Doula'd
Giving birth was not a transformative experience for me. It was intense, mundane, long, and it sucked. It was fine, and it sucked, which was exactly the goal I told my doula I had: I know it may be intense and awful, but I want it to be okay, too.
What was transformative, though, was being cared for by a doula. Being, is it a verb, doula’d? (I know it’s not, if you consider the etymology of the word, just go with me.) Last week, I wrote a newsletter about the peculiarly specific way I’ve been miserable lately: fine, but exhausted, but okay, but miserable; primarily: disconnected from any sense of creative spark, specifically about projects that felt very sparky before I had covid in December. Some of you thought I might be depressed. Maybe! Some of you reminded me that increases in depression can be a sort of covid echo-symptom. Also true! But something mundane and remarkable happened: complaining about it made me feel better.
Yes, I was writing. Yes I was finding words for experiences, connecting through my words with other people. But let’s be real, I was also complaining. And I think that act itself helped.
The first and perhaps most lasting radical gift my doula gave me was this: At our first meeting, in addition to telling her I wanted this unimaginable experience to be okay, I also told her I have a low pain tolerance, that I complain a lot. She said, “Maybe you have a high pain tolerance, and you’ve just found a good way of coping.”
Well fuck!
(Some other gifts she gave include the visualization exercise where I put myself on a beach in Costa Rica and being a safe person for me to tell, near the end, that I needed everyone to stop coaching me except for my mean OB.)
This is a terrible scientific experiment, of course, utter lack of controls, so the complaining may not have been what did it. Maybe I slept better, or maybe the two scientists I interviewed today invigorated me, in the fact of the interviews (making progress on a project that’s been looming over me) or their specifics, the conversations about things I know a bit about plus a lot of cool new ideas. Maybe it’s coincidence, maybe it’s all of that in synergy.
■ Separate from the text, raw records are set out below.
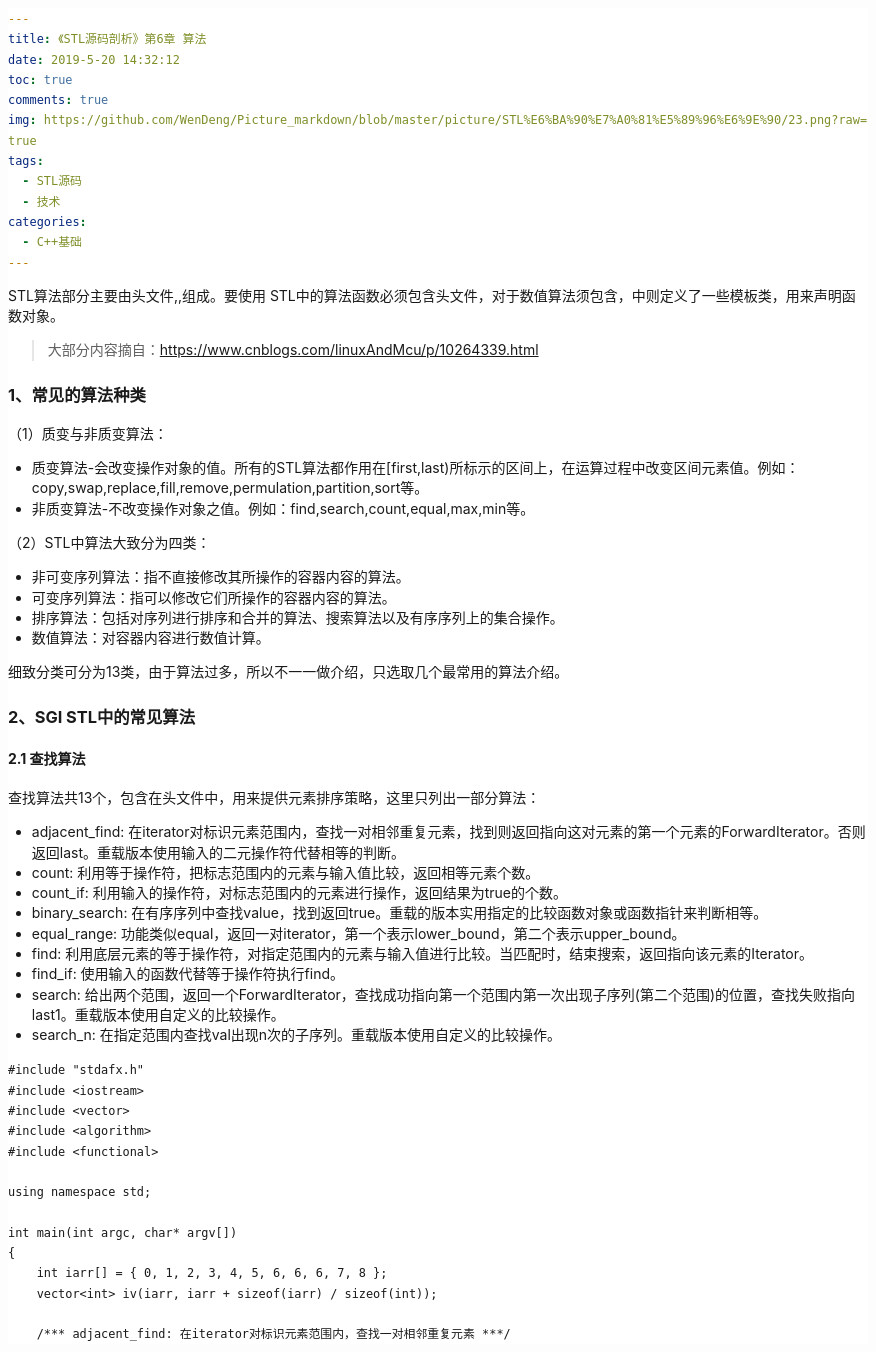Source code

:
```yaml
---
title: 《STL源码剖析》第6章 算法     
date: 2019-5-20 14:32:12    
toc: true   
comments: true   
img: https://github.com/WenDeng/Picture_markdown/blob/master/picture/STL%E6%BA%90%E7%A0%81%E5%89%96%E6%9E%90/23.png?raw=true    
tags:
  - STL源码
  - 技术   
categories:   
  - C++基础
---
```

STL算法部分主要由头文件<algorithm>,<numeric>,<functional>组成。要使用 STL中的算法函数必须包含头文件<algorithm>，对于数值算法须包含<numeric>，<functional>中则定义了一些模板类，用来声明函数对象。



> 大部分内容摘自：https://www.cnblogs.com/linuxAndMcu/p/10264339.html

### 1、常见的算法种类
（1）质变与非质变算法：
- 质变算法-会改变操作对象的值。所有的STL算法都作用在[first,last)所标示的区间上，在运算过程中改变区间元素值。例如：copy,swap,replace,fill,remove,permulation,partition,sort等。
- 非质变算法-不改变操作对象之值。例如：find,search,count,equal,max,min等。

（2）STL中算法大致分为四类：
- 非可变序列算法：指不直接修改其所操作的容器内容的算法。
- 可变序列算法：指可以修改它们所操作的容器内容的算法。
- 排序算法：包括对序列进行排序和合并的算法、搜索算法以及有序序列上的集合操作。
- 数值算法：对容器内容进行数值计算。

细致分类可分为13类，由于算法过多，所以不一一做介绍，只选取几个最常用的算法介绍。

### 2、SGI STL中的常见算法
#### 2.1 查找算法
查找算法共13个，包含在<algorithm>头文件中，用来提供元素排序策略，这里只列出一部分算法：
- adjacent_find: 在iterator对标识元素范围内，查找一对相邻重复元素，找到则返回指向这对元素的第一个元素的ForwardIterator。否则返回last。重载版本使用输入的二元操作符代替相等的判断。
- count: 利用等于操作符，把标志范围内的元素与输入值比较，返回相等元素个数。
- count_if: 利用输入的操作符，对标志范围内的元素进行操作，返回结果为true的个数。
- binary_search: 在有序序列中查找value，找到返回true。重载的版本实用指定的比较函数对象或函数指针来判断相等。
- equal_range: 功能类似equal，返回一对iterator，第一个表示lower_bound，第二个表示upper_bound。
- find: 利用底层元素的等于操作符，对指定范围内的元素与输入值进行比较。当匹配时，结束搜索，返回指向该元素的Iterator。
- find_if: 使用输入的函数代替等于操作符执行find。
- search: 给出两个范围，返回一个ForwardIterator，查找成功指向第一个范围内第一次出现子序列(第二个范围)的位置，查找失败指向last1。重载版本使用自定义的比较操作。
- search_n: 在指定范围内查找val出现n次的子序列。重载版本使用自定义的比较操作。

```
#include "stdafx.h"
#include <iostream>
#include <vector>
#include <algorithm>
#include <functional>  

using namespace std;

int main(int argc, char* argv[])
{
    int iarr[] = { 0, 1, 2, 3, 4, 5, 6, 6, 6, 7, 8 };
    vector<int> iv(iarr, iarr + sizeof(iarr) / sizeof(int));

    /*** adjacent_find: 在iterator对标识元素范围内，查找一对相邻重复元素 ***/
```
I realize the last email was the dark-cloud version of this speculation, now. Maybe it’s covid, maybe it’s parenting, maybe maybe maybe. Find a cause and you can fix it. [Bingo voice (for the parents): Fix fix fix.] Find what worked and you can skip the slog next time, because surely it’ll be the same.
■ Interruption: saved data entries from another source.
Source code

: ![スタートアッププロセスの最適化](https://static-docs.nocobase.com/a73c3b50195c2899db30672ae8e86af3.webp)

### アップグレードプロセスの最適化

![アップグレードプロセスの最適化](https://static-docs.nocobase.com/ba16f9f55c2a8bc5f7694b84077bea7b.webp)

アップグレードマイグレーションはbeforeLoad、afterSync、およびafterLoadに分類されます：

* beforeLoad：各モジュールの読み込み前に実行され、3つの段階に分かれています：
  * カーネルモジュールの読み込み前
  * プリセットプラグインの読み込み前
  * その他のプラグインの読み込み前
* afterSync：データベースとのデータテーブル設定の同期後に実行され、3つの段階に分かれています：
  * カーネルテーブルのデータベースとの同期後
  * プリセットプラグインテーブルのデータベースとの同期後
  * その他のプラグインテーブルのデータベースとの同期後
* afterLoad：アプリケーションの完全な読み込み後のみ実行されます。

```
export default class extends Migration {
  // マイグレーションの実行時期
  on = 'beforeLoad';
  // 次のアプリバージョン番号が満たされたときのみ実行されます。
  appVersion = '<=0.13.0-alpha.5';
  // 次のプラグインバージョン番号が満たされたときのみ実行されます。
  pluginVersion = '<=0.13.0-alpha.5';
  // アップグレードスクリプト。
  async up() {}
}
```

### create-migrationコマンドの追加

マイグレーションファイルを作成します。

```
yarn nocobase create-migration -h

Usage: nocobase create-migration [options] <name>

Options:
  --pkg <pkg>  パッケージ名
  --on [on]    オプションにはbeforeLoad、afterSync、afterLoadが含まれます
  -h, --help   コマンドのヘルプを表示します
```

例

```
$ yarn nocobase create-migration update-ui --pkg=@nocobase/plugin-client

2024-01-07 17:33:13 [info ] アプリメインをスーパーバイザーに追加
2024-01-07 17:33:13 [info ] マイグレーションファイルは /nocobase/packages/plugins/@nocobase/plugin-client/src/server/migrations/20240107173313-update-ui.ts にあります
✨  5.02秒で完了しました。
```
I’m not having another kid, so I won’t be laboring again. Let’s be real, if I did it would be a planned c-section (the main prize, imo, of laboring for 36 hours and then having a c-section, but alas I will not be cashing in that coupon). But so, that one particular experience will be singular, no comparisons, no lessons to learn and apply. I don’t need to retain a single thought about labor positions (I refused to shift), about epidural timing (asap and twice), about how I really should’ve had a sip of water on the way into the OR, my mouth going so dry as to trigger a panic attack, blessings on the anesthesiologists who soaked gauze in saline for my cardboard tongue. But then, how could it not stick with me, right? I don’t think I came out changed. I definitely didn’t come out feeling stronger. No triumph or transformation, just a baby and a scar. And grateful for the small blessings—the gauze—and the 36-hour window where I was allowed to complain as much as I wanted, where complaining was a sign of my strength, my self-knowledge, a piece of the puzzle I’d clicked into place.